In uno dei capitoli dedicati agli anni Sessanta – che sono comunque parecchi – Miles cita l’opinione
del serioso mensile «Encounter», secondo cui la Swinging London era la prova vivente di “una rivolta totale da parte di una determinata categoria di giovani contro i costumi, le maniere, i principi, la morale,
la politica, i gusti, i tabù e lo stile di vita dei loro vecchi”. Ecco il genere di cose che appassionano Miles,
ma il sogno di un’autentica ribellione viene costantemente neutralizzato dalla fatale tendenza del
movimento giovanile a trasformare, come ha affermato Thom Gunn nella sua poesia su Elvis Presley “la
rivolta in stile”. Gli outsider arrabbiati di una generazione sono generalmente i beniamini del sistema di
quella successiva, come dimostrano ampiamente le carriere di Francis Bacon e Lucian Freud (ai quali si
dedica qui abbondante spazio).
Forse, alla fin fine, ciò che davvero interessa a Miles è “l’underground”. Il principale punto focale di
London Calling è dunque rappresentato dai bizzarri elementi di Soho, a partire dagli impresari letterari
e artistici della fine degli anni Quaranta in poi, passando per gli happening degli anni Sessanta, «International Times» e la London Free School, fino al mondo parimenti ad alto tasso pubblicitario di Grayson Perry e Leigh Bowery. La baldoria poetica dell’Albert Hall orchestrata da Allen Ginsberg nel 1965
viene ripresa in ogni minimo dettaglio, e c’è qualche reportage scelto dal palco dell’UFO Club, da cui
l’estemporanea presentatrice, Suzy Creamcheese, una volta ha annunciato: “Forse alcuni di voi sono
mosci, e forse stanotte verrà la polizia […] Ma noi non vogliamo che gli sbirri chiudano l’UFO. Perciò,
se siete mosci, fatemi il favore, andate fuori e tornate quando state alla grande”.

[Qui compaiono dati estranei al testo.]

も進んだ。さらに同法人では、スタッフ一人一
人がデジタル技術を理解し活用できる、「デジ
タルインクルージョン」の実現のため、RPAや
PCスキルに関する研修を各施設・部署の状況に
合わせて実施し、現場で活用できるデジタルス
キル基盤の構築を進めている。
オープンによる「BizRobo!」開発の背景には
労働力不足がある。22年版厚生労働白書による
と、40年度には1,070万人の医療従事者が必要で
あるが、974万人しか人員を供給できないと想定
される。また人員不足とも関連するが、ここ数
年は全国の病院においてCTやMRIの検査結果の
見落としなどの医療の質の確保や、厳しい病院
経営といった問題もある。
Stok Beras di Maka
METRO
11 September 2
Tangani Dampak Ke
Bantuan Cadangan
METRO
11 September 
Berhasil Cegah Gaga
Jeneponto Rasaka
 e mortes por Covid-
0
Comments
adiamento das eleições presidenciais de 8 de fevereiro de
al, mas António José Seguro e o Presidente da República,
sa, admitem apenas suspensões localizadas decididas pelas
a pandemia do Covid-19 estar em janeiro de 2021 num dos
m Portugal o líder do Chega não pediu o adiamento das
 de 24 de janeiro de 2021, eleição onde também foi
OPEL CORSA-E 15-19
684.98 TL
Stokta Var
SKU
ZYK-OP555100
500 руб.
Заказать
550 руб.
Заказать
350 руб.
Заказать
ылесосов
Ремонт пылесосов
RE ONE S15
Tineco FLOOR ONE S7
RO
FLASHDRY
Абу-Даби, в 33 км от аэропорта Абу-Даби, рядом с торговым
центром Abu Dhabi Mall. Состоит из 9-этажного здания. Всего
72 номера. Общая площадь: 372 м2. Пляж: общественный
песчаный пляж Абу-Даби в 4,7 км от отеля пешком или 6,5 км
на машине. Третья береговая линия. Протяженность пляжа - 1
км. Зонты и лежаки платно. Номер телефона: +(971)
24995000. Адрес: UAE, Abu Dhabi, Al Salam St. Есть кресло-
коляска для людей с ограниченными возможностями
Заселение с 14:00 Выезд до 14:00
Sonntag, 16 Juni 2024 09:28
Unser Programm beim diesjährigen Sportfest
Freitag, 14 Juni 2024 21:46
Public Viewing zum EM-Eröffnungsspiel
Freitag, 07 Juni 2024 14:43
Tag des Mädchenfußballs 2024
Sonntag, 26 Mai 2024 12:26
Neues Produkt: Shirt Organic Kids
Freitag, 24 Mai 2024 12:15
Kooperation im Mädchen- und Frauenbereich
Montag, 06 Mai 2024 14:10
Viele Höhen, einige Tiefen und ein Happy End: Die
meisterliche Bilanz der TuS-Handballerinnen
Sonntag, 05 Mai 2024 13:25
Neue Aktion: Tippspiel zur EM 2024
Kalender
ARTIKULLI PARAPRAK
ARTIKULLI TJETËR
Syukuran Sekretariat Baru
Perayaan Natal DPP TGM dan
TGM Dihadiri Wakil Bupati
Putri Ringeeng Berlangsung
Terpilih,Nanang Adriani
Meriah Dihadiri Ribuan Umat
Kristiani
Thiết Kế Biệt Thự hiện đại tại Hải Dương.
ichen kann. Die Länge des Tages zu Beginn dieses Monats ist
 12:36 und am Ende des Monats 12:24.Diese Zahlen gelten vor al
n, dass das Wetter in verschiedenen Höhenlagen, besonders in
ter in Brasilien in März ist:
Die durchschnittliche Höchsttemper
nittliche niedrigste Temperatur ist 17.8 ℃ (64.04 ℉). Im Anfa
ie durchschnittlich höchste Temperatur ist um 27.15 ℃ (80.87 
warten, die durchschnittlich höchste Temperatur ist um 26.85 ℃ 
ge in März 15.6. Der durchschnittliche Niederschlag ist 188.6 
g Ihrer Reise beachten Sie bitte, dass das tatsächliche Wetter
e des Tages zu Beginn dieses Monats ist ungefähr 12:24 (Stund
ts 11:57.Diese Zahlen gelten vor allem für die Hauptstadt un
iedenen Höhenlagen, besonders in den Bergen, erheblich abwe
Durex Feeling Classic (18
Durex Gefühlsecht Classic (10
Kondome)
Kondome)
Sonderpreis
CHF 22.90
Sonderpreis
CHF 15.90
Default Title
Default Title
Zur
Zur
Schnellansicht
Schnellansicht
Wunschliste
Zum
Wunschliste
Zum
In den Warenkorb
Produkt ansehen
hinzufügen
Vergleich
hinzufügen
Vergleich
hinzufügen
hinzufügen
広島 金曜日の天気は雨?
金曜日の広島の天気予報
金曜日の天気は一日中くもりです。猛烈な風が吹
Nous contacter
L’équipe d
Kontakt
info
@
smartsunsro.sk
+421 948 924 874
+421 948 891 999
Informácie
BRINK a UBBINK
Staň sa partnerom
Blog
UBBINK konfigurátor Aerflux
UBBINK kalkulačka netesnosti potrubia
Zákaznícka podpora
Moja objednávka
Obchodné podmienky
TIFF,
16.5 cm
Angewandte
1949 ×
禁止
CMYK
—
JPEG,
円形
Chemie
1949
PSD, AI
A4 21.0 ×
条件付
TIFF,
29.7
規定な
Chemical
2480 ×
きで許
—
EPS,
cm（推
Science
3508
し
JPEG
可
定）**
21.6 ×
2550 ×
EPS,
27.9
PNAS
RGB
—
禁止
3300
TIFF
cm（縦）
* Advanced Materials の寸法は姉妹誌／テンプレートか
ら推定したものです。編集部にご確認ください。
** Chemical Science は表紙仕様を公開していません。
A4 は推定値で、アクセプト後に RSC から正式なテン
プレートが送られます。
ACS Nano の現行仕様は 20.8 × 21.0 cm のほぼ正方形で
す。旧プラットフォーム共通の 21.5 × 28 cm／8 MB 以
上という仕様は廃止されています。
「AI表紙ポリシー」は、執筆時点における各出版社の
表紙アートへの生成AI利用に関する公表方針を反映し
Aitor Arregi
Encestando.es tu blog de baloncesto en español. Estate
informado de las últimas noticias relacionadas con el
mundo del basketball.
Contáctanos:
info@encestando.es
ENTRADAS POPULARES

Attraverso una nebbia di fumi di hascisc, corroborata dal fruscio dei caffettani, vanno e vengono figure
familiari: Johnny “Hoppy” Hopkins, polivalente creatore di happening; Jeff Nuttall, l’autore di Bomb
Culture; il manager dei Sex Pistols Malcolm McLaren. Le parti migliori, inevitabilmente, derivano dalla
posizione di Miles, che in quel periodo agitava la scena, e dalla sua amicizia con Paul McCartney, cliente
della sua libreria, l’Indica.
Lo sfrenato racconto di Miles si avvia a una lenta conclusione quando raggiunge gli anni Novanta e
Duemila, e suggerisce che il nuovo epicentro della controcultura sia l’East End, non più W1. I dettagli
bohémien abbondano. Mi stupisce una visione incredibilmente allegra delle attrattive della controcultura. Agli inizi dei fatti l’autore descrive un club denominato Jimmy’s a Frith Street come un rifugio
per coloro che «tentavano la fuga dalla dura realtà dell’Inghilterra postbellica». Quanto a questo, anche Soho era una realtà piuttosto dura.